There would seem to be at least some truth in what Gaius proclaimed. If we cannot come face to face with our faults, and accept who we are, then we can hardly expect to accept the faults we find in others. But there is a difference between regarding ourselves as perfect and accepting ourselves – and others. The challenge is to love even as we strive to improve – whether ourselves or the world we live in.
Yet there is in many forms of religion an inherent negativity about various aspects of human life, and rather than live with the guilt, we focus on the sins of others and create convenient blind spots with respect to our own. Or we focus on those sins that others do as the real sins.
The danger if we cannot embrace our own humanity is that we will not be able to embrace that of Jesus either. Perhaps we will embrace an imagined doctrinal humanity, a Jesus who sweats and bleeds in key stories that we’ve become accustomed to, but normally strides an inch above the ground, never needing a break, or a moment’s privacy for a bowel movement. And then we proceed to hide our own worst sins from ourselves. Condemning others for that which we have not committed ourselves – murder, or adultery, or whatever else – we become blind to our own arrogance and pride.
Perhaps there is something to the Gospel of Gaius Baltar. Then again, perhaps it is a Cylon deception.
I presume that conservative Christians will be the first to dismiss the “Gospel of Gaius” as either New Age claptrap (pantheism, after all, leads naturally to the affirmation of the perfection of all just as it is) or a feel-good pseudogospel. But the irony is that, if you truly believe Gaius is wrong, then that should lead to a self-critical introspective look at the ways in which you may have been accepting your own perfection uncritically.
Here are some of the ways that, in fact, brands of conservative Christianity have been proclaiming a form of the “Gospel of Gaius”:
- Your wealth is the result of divine blessing and has nothing to do with how much you keep for yourself vs. how much you pay your employees. You and your business are perfect – just as you are!
- You don’t need to read scholarly books to understand the Bible, or educate yourself, or know things about the historical and cultural context. You understand the Bible perfectly – just as you are!
- God has predestined you to salvation, and all things are as they were determined to be by God’s perfect sovereign will.
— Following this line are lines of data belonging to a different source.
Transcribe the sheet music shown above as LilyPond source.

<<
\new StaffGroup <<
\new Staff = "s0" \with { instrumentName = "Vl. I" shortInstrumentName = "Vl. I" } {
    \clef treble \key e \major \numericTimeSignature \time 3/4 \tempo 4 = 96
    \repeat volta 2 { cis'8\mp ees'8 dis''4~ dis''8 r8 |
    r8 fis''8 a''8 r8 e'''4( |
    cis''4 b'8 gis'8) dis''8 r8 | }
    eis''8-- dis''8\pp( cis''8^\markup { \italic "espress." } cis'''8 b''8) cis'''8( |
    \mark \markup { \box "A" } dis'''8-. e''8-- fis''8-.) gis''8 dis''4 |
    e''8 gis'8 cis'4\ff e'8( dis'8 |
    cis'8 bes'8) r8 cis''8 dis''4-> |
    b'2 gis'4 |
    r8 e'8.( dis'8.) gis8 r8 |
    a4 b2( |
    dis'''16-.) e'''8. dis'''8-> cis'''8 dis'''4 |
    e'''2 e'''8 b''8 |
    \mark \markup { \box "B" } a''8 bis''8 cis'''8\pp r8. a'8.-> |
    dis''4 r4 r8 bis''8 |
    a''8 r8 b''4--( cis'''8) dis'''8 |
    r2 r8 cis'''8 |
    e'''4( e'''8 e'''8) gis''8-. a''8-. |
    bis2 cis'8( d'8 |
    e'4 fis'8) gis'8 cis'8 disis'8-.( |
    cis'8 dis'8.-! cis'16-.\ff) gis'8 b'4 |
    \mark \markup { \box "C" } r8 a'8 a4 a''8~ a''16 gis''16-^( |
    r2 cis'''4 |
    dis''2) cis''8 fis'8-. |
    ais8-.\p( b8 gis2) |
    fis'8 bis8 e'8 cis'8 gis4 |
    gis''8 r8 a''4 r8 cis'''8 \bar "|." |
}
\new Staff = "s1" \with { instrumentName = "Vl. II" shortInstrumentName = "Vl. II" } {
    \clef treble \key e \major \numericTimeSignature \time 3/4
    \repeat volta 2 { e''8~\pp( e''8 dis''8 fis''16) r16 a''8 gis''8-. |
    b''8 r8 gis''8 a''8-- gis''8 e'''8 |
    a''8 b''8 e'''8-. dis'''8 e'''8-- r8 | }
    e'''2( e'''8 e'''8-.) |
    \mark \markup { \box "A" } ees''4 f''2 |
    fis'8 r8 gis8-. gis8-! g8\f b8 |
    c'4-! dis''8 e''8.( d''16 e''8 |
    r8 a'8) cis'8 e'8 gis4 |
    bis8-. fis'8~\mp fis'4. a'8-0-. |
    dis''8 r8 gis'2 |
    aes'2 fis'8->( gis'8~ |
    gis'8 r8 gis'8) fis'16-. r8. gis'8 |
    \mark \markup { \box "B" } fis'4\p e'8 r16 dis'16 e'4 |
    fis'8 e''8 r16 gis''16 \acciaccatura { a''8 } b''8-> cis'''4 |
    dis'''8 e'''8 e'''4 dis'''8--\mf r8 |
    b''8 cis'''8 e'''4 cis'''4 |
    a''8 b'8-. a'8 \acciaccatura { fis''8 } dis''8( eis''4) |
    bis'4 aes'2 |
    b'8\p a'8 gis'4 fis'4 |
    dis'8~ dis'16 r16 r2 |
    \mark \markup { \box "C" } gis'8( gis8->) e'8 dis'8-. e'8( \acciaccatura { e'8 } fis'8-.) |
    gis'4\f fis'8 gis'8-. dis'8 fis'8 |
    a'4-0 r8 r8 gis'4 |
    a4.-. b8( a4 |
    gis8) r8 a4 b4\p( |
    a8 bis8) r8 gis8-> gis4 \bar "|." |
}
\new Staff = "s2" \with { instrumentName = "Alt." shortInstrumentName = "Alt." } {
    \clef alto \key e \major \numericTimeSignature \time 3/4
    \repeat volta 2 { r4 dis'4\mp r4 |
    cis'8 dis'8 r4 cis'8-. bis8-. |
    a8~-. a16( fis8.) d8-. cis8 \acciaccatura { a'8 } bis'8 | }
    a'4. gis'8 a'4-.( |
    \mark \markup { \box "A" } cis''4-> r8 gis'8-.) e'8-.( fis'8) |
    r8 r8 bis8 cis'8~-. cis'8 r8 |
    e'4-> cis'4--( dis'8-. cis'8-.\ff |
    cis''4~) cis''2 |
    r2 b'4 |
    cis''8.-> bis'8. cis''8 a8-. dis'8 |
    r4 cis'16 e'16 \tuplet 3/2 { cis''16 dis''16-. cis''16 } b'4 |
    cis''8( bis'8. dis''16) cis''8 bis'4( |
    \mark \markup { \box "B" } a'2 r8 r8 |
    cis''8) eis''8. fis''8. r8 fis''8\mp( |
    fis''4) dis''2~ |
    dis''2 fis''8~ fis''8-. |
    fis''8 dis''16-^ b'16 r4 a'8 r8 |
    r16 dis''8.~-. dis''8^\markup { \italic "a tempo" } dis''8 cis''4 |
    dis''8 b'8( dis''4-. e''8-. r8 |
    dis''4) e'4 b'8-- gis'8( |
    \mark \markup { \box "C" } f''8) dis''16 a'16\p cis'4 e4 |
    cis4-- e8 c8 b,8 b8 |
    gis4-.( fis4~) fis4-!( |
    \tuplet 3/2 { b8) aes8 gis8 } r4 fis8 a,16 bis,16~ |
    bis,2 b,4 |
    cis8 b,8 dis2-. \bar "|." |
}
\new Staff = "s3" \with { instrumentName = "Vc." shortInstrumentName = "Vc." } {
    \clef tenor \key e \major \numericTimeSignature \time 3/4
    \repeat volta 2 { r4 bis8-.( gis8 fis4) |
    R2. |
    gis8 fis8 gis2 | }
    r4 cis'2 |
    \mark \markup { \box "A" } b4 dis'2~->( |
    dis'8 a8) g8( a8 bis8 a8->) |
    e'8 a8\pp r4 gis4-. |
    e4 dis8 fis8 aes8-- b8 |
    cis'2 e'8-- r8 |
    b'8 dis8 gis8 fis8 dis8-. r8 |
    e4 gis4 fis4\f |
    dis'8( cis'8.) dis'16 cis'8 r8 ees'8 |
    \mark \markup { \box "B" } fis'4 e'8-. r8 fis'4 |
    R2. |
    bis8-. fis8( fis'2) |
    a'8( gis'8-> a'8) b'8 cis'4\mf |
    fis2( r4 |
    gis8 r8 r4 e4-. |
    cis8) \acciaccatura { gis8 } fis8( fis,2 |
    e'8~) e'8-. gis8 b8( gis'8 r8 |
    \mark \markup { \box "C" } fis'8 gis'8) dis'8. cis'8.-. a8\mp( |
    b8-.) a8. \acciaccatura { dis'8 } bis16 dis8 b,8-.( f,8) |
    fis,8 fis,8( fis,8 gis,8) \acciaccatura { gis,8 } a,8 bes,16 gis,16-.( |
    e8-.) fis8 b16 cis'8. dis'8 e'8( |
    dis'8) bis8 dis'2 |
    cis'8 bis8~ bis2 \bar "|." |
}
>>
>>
You can only change if God wills it, and you aren’t changing, and so that means (you guessed it) you’re perfect – just as you are!
- The book of Revelation (as you premillenial dispensationalists understand it) says that everything will get worse before the end, so there is no point in trying to help the environment, change policies, or be a good Samaritan towards our neighbors and the world. How convenient that your self-serving policies and gas-guzzling SUVs are perfect – just as they are!
- The way you interpret and express your faith most likely suggests you are suffering from mental illness, but rather than try to get you help, but we’ll blame demons, or praise you for your exuberant faith as a “spiritual warrior”, because you’re perfect – just as you are!
If you reject the Gospel of Gaius Baltar, you had better make sure you aren’t hypocritically adhering to it yourself at the same time.